### The problem:
Copy the data below word for word, but leave out the pictures.
·····
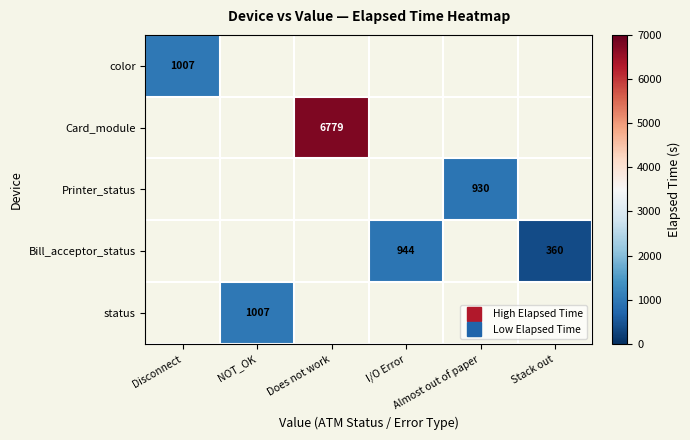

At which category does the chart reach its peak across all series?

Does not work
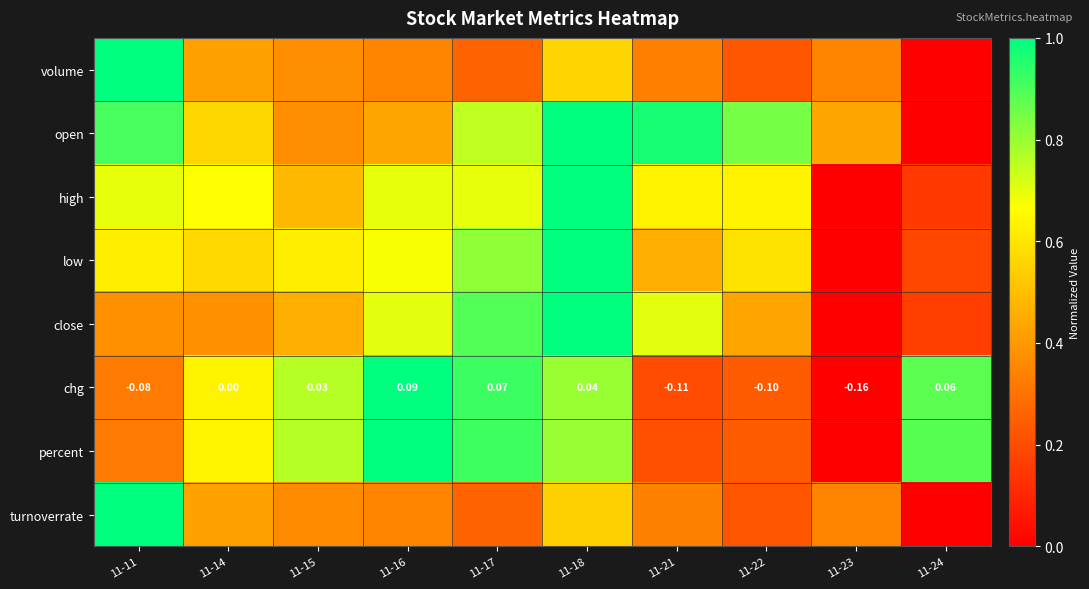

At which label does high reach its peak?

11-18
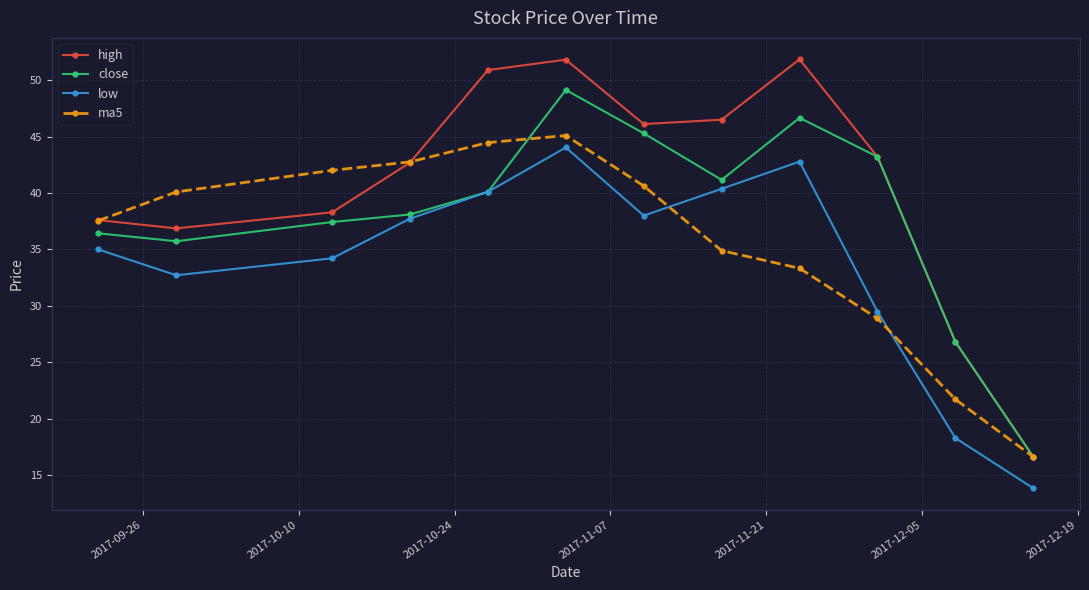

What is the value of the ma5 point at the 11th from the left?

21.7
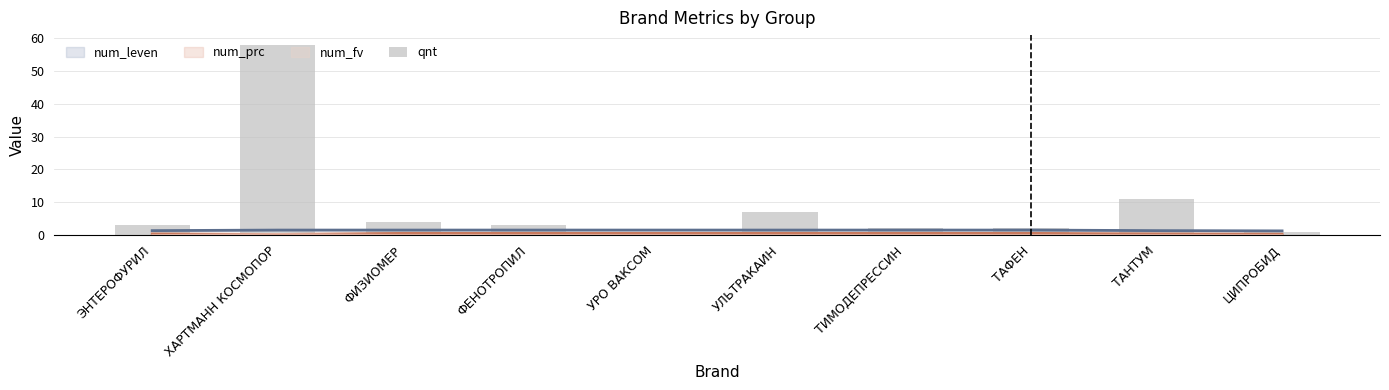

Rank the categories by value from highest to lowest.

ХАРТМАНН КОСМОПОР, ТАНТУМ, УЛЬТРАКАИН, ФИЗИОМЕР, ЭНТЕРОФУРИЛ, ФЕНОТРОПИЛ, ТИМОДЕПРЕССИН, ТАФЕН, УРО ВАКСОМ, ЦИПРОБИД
·····
### Exercise answer:
At which category does the chart reach its peak across all series?

Does not work

At which label does high reach its peak?

11-18

What is the value of the ma5 point at the 11th from the left?

21.7

Rank the categories by value from highest to lowest.

ХАРТМАНН КОСМОПОР, ТАНТУМ, УЛЬТРАКАИН, ФИЗИОМЕР, ЭНТЕРОФУРИЛ, ФЕНОТРОПИЛ, ТИМОДЕПРЕССИН, ТАФЕН, УРО ВАКСОМ, ЦИПРОБИД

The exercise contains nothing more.